──────── The data ────────

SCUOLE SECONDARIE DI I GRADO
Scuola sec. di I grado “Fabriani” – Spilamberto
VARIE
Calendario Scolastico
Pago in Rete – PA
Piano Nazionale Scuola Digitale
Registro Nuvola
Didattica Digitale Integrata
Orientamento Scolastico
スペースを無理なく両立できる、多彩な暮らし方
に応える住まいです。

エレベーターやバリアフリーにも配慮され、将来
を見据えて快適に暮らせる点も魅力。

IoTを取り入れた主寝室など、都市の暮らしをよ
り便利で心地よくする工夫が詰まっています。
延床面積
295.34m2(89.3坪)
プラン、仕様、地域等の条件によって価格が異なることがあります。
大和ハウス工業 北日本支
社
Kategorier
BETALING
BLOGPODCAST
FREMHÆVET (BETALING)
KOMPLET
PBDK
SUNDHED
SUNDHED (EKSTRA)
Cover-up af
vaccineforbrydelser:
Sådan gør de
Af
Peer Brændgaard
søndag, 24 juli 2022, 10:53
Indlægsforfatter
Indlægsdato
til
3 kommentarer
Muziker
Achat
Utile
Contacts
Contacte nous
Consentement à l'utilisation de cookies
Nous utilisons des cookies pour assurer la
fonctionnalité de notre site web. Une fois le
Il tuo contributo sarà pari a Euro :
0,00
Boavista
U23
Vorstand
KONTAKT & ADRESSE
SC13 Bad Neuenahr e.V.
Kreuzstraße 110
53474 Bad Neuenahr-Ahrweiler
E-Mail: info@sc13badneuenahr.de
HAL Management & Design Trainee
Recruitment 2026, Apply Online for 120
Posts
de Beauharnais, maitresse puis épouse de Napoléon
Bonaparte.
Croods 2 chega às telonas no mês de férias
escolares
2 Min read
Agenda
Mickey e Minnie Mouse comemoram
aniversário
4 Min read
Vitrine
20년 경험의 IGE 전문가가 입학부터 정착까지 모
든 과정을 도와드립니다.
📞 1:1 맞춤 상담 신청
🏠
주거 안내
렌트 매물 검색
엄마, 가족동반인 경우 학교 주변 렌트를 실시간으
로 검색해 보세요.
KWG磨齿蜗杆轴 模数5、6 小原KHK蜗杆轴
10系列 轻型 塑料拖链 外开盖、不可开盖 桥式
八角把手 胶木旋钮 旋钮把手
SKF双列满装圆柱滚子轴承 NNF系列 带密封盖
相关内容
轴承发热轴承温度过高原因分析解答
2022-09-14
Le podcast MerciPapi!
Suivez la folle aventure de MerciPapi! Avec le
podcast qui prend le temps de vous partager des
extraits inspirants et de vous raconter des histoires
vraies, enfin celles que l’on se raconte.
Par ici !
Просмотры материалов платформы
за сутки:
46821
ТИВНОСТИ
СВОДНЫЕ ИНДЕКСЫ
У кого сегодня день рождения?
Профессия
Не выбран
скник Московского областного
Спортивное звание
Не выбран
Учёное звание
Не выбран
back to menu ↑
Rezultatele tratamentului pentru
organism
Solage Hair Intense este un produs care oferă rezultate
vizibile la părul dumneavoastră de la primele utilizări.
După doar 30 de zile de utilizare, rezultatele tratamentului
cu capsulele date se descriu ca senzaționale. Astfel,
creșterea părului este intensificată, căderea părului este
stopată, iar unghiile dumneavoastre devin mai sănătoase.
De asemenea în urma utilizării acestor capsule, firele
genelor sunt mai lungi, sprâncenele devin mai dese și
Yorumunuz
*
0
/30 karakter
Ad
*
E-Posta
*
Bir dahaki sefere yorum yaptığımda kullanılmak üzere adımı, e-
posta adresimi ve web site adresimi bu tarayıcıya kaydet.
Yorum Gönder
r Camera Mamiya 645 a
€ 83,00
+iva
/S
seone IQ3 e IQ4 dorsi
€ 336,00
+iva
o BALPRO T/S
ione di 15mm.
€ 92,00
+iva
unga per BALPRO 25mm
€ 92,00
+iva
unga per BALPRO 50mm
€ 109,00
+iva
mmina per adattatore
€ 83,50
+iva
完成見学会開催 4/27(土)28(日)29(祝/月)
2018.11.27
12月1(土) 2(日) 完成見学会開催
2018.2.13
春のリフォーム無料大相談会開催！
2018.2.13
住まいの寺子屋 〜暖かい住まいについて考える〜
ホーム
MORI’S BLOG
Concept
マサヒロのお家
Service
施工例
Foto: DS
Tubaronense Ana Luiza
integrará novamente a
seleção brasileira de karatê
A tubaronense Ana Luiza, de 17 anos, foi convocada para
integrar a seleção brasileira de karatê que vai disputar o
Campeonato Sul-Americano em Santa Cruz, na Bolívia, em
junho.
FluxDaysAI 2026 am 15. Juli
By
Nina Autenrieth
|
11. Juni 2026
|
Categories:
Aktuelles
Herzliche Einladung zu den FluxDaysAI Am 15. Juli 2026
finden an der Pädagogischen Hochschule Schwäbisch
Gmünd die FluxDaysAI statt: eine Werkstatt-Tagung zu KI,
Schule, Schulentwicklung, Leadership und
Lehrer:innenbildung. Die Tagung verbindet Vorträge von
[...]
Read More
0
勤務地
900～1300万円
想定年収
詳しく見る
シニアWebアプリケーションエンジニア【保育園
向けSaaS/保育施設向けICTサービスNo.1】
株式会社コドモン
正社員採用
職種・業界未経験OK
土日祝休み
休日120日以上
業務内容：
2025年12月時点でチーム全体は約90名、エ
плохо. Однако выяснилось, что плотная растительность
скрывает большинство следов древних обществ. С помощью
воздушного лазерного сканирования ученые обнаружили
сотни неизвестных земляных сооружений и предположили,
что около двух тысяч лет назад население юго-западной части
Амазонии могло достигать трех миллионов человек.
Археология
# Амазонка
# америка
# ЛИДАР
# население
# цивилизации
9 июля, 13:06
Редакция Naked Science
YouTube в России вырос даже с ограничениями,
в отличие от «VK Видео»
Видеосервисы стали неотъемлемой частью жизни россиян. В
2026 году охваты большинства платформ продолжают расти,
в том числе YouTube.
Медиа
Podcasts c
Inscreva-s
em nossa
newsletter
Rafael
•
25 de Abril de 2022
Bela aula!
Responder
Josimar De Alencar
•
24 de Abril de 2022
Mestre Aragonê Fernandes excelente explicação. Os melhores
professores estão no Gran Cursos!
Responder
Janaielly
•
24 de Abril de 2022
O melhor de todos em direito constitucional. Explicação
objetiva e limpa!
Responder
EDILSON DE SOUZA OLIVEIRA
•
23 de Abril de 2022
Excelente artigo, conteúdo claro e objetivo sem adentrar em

────────

→ **What is being asked**: Please copy every line of the data above, keeping each character and line break unchanged.

→ **Answer box**:
SCUOLE SECONDARIE DI I GRADO
Scuola sec. di I grado “Fabriani” – Spilamberto
VARIE
Calendario Scolastico
Pago in Rete – PA
Piano Nazionale Scuola Digitale
Registro Nuvola
Didattica Digitale Integrata
Orientamento Scolastico
スペースを無理なく両立できる、多彩な暮らし方
に応える住まいです。

エレベーターやバリアフリーにも配慮され、将来
を見据えて快適に暮らせる点も魅力。

IoTを取り入れた主寝室など、都市の暮らしをよ
り便利で心地よくする工夫が詰まっています。
延床面積
295.34m2(89.3坪)
プラン、仕様、地域等の条件によって価格が異なることがあります。
大和ハウス工業 北日本支
社
Kategorier
BETALING
BLOGPODCAST
FREMHÆVET (BETALING)
KOMPLET
PBDK
SUNDHED
SUNDHED (EKSTRA)
Cover-up af
vaccineforbrydelser:
Sådan gør de
Af
Peer Brændgaard
søndag, 24 juli 2022, 10:53
Indlægsforfatter
Indlægsdato
til
3 kommentarer
Muziker
Achat
Utile
Contacts
Contacte nous
Consentement à l'utilisation de cookies
Nous utilisons des cookies pour assurer la
fonctionnalité de notre site web. Une fois le
Il tuo contributo sarà pari a Euro :
0,00
Boavista
U23
Vorstand
KONTAKT & ADRESSE
SC13 Bad Neuenahr e.V.
Kreuzstraße 110
53474 Bad Neuenahr-Ahrweiler
E-Mail: info@sc13badneuenahr.de
HAL Management & Design Trainee
Recruitment 2026, Apply Online for 120
Posts
de Beauharnais, maitresse puis épouse de Napoléon
Bonaparte.
Croods 2 chega às telonas no mês de férias
escolares
2 Min read
Agenda
Mickey e Minnie Mouse comemoram
aniversário
4 Min read
Vitrine
20년 경험의 IGE 전문가가 입학부터 정착까지 모
든 과정을 도와드립니다.
📞 1:1 맞춤 상담 신청
🏠
주거 안내
렌트 매물 검색
엄마, 가족동반인 경우 학교 주변 렌트를 실시간으
로 검색해 보세요.
KWG磨齿蜗杆轴 模数5、6 小原KHK蜗杆轴
10系列 轻型 塑料拖链 外开盖、不可开盖 桥式
八角把手 胶木旋钮 旋钮把手
SKF双列满装圆柱滚子轴承 NNF系列 带密封盖
相关内容
轴承发热轴承温度过高原因分析解答
2022-09-14
Le podcast MerciPapi!
Suivez la folle aventure de MerciPapi! Avec le
podcast qui prend le temps de vous partager des
extraits inspirants et de vous raconter des histoires
vraies, enfin celles que l’on se raconte.
Par ici !
Просмотры материалов платформы
за сутки:
46821
ТИВНОСТИ
СВОДНЫЕ ИНДЕКСЫ
У кого сегодня день рождения?
Профессия
Не выбран
скник Московского областного
Спортивное звание
Не выбран
Учёное звание
Не выбран
back to menu ↑
Rezultatele tratamentului pentru
organism
Solage Hair Intense este un produs care oferă rezultate
vizibile la părul dumneavoastră de la primele utilizări.
După doar 30 de zile de utilizare, rezultatele tratamentului
cu capsulele date se descriu ca senzaționale. Astfel,
creșterea părului este intensificată, căderea părului este
stopată, iar unghiile dumneavoastre devin mai sănătoase.
De asemenea în urma utilizării acestor capsule, firele
genelor sunt mai lungi, sprâncenele devin mai dese și
Yorumunuz
*
0
/30 karakter
Ad
*
E-Posta
*
Bir dahaki sefere yorum yaptığımda kullanılmak üzere adımı, e-
posta adresimi ve web site adresimi bu tarayıcıya kaydet.
Yorum Gönder
r Camera Mamiya 645 a
€ 83,00
+iva
/S
seone IQ3 e IQ4 dorsi
€ 336,00
+iva
o BALPRO T/S
ione di 15mm.
€ 92,00
+iva
unga per BALPRO 25mm
€ 92,00
+iva
unga per BALPRO 50mm
€ 109,00
+iva
mmina per adattatore
€ 83,50
+iva
完成見学会開催 4/27(土)28(日)29(祝/月)
2018.11.27
12月1(土) 2(日) 完成見学会開催
2018.2.13
春のリフォーム無料大相談会開催！
2018.2.13
住まいの寺子屋 〜暖かい住まいについて考える〜
ホーム
MORI’S BLOG
Concept
マサヒロのお家
Service
施工例
Foto: DS
Tubaronense Ana Luiza
integrará novamente a
seleção brasileira de karatê
A tubaronense Ana Luiza, de 17 anos, foi convocada para
integrar a seleção brasileira de karatê que vai disputar o
Campeonato Sul-Americano em Santa Cruz, na Bolívia, em
junho.
FluxDaysAI 2026 am 15. Juli
By
Nina Autenrieth
|
11. Juni 2026
|
Categories:
Aktuelles
Herzliche Einladung zu den FluxDaysAI Am 15. Juli 2026
finden an der Pädagogischen Hochschule Schwäbisch
Gmünd die FluxDaysAI statt: eine Werkstatt-Tagung zu KI,
Schule, Schulentwicklung, Leadership und
Lehrer:innenbildung. Die Tagung verbindet Vorträge von
[...]
Read More
0
勤務地
900～1300万円
想定年収
詳しく見る
シニアWebアプリケーションエンジニア【保育園
向けSaaS/保育施設向けICTサービスNo.1】
株式会社コドモン
正社員採用
職種・業界未経験OK
土日祝休み
休日120日以上
業務内容：
2025年12月時点でチーム全体は約90名、エ
плохо. Однако выяснилось, что плотная растительность
скрывает большинство следов древних обществ. С помощью
воздушного лазерного сканирования ученые обнаружили
сотни неизвестных земляных сооружений и предположили,
что около двух тысяч лет назад население юго-западной части
Амазонии могло достигать трех миллионов человек.
Археология
# Амазонка
# америка
# ЛИДАР
# население
# цивилизации
9 июля, 13:06
Редакция Naked Science
YouTube в России вырос даже с ограничениями,
в отличие от «VK Видео»
Видеосервисы стали неотъемлемой частью жизни россиян. В
2026 году охваты большинства платформ продолжают расти,
в том числе YouTube.
Медиа
Podcasts c
Inscreva-s
em nossa
newsletter
Rafael
•
25 de Abril de 2022
Bela aula!
Responder
Josimar De Alencar
•
24 de Abril de 2022
Mestre Aragonê Fernandes excelente explicação. Os melhores
professores estão no Gran Cursos!
Responder
Janaielly
•
24 de Abril de 2022
O melhor de todos em direito constitucional. Explicação
objetiva e limpa!
Responder
EDILSON DE SOUZA OLIVEIRA
•
23 de Abril de 2022
Excelente artigo, conteúdo claro e objetivo sem adentrar em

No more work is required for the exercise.